● Exercise description
Report how many lines in the records carry the string "оркестра", and give no further text.
####
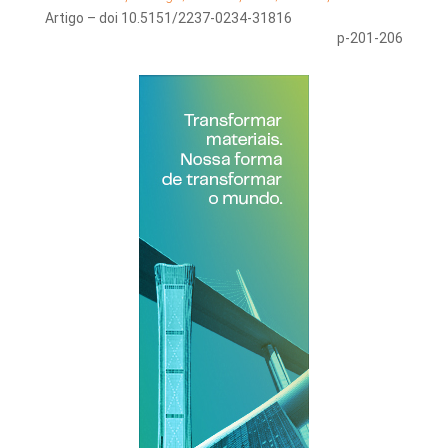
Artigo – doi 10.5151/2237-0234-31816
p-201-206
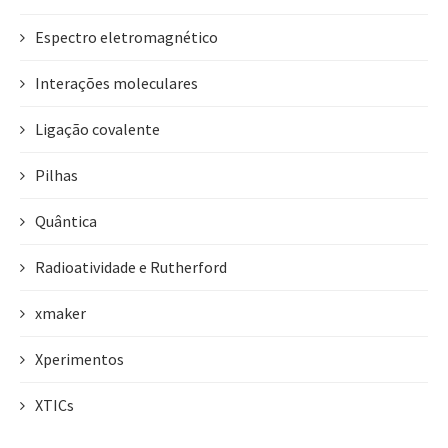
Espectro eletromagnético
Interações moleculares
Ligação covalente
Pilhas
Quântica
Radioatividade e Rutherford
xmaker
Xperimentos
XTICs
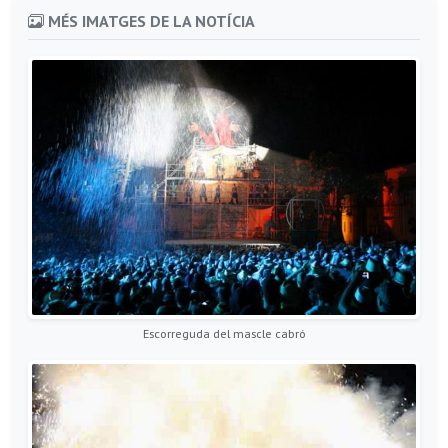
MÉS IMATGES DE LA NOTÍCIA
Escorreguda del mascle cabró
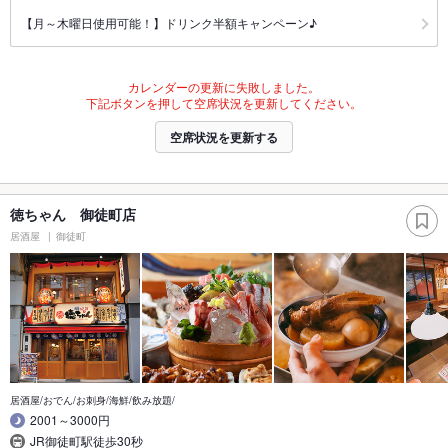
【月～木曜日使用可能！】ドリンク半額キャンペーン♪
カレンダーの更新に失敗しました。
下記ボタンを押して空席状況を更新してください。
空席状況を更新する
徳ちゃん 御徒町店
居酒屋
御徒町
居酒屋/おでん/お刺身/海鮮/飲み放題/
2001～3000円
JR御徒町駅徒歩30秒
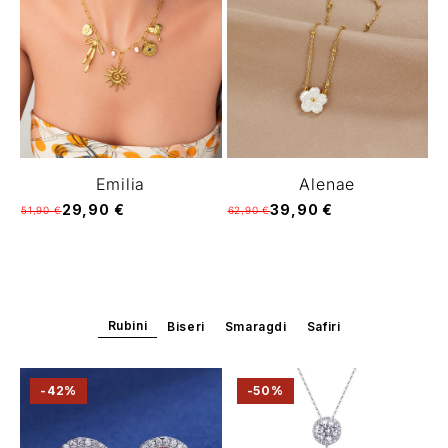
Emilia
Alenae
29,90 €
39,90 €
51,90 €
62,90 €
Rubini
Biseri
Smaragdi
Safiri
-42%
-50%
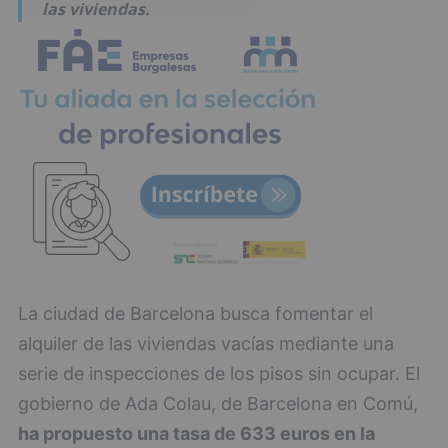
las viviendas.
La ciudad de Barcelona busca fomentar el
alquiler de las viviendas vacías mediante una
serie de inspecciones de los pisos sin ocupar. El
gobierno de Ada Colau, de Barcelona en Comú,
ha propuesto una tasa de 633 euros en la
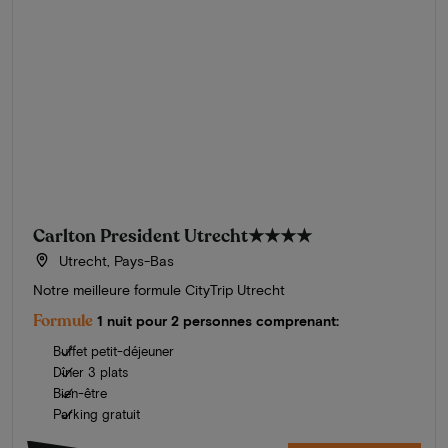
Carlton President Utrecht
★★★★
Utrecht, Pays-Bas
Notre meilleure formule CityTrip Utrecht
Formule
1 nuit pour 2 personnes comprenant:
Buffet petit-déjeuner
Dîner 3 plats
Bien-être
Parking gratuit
####
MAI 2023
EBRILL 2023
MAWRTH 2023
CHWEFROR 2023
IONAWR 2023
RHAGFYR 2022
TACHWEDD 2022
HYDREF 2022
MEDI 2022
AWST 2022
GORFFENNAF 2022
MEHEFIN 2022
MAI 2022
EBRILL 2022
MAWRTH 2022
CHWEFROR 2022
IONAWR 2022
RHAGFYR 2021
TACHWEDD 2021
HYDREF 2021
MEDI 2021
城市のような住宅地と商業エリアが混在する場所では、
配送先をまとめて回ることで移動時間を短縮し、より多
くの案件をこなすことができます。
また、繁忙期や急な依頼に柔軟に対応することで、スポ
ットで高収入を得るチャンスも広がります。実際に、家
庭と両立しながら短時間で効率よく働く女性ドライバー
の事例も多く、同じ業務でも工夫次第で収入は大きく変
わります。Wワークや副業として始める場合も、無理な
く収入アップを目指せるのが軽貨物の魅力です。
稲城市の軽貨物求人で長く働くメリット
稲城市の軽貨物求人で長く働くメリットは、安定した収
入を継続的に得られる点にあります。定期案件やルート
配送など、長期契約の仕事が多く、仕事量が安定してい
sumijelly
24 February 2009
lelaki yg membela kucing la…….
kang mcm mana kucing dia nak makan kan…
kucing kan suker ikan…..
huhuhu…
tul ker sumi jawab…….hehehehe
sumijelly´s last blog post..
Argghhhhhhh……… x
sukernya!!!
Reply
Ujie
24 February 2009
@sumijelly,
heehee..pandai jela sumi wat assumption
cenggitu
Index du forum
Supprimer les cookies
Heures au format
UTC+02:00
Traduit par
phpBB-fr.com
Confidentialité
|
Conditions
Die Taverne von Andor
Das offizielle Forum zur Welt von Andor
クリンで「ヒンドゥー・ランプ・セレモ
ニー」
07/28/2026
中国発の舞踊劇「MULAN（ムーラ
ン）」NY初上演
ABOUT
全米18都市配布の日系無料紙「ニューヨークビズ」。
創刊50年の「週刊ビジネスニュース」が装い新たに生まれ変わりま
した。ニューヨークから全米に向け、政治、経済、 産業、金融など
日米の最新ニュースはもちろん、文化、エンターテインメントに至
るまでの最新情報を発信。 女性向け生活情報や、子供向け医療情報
####
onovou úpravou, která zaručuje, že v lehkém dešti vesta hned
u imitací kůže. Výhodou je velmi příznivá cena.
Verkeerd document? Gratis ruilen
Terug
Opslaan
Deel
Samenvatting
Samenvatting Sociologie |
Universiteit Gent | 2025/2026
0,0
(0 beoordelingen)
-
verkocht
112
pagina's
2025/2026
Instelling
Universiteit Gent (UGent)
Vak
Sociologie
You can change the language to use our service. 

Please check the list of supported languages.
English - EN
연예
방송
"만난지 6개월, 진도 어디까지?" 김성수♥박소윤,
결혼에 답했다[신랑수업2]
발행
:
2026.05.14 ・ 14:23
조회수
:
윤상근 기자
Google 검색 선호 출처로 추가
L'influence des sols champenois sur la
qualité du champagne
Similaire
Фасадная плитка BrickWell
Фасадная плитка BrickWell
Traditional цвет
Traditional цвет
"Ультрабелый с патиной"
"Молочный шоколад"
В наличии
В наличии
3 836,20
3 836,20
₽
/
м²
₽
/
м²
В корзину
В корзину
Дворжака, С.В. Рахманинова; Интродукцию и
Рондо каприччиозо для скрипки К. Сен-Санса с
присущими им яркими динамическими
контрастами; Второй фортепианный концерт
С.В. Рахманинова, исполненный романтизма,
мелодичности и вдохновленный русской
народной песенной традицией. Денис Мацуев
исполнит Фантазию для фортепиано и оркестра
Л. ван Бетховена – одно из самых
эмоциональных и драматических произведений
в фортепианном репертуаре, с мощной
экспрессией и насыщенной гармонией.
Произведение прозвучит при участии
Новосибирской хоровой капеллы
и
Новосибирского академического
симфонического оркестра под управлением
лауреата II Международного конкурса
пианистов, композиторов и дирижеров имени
####
● Response
2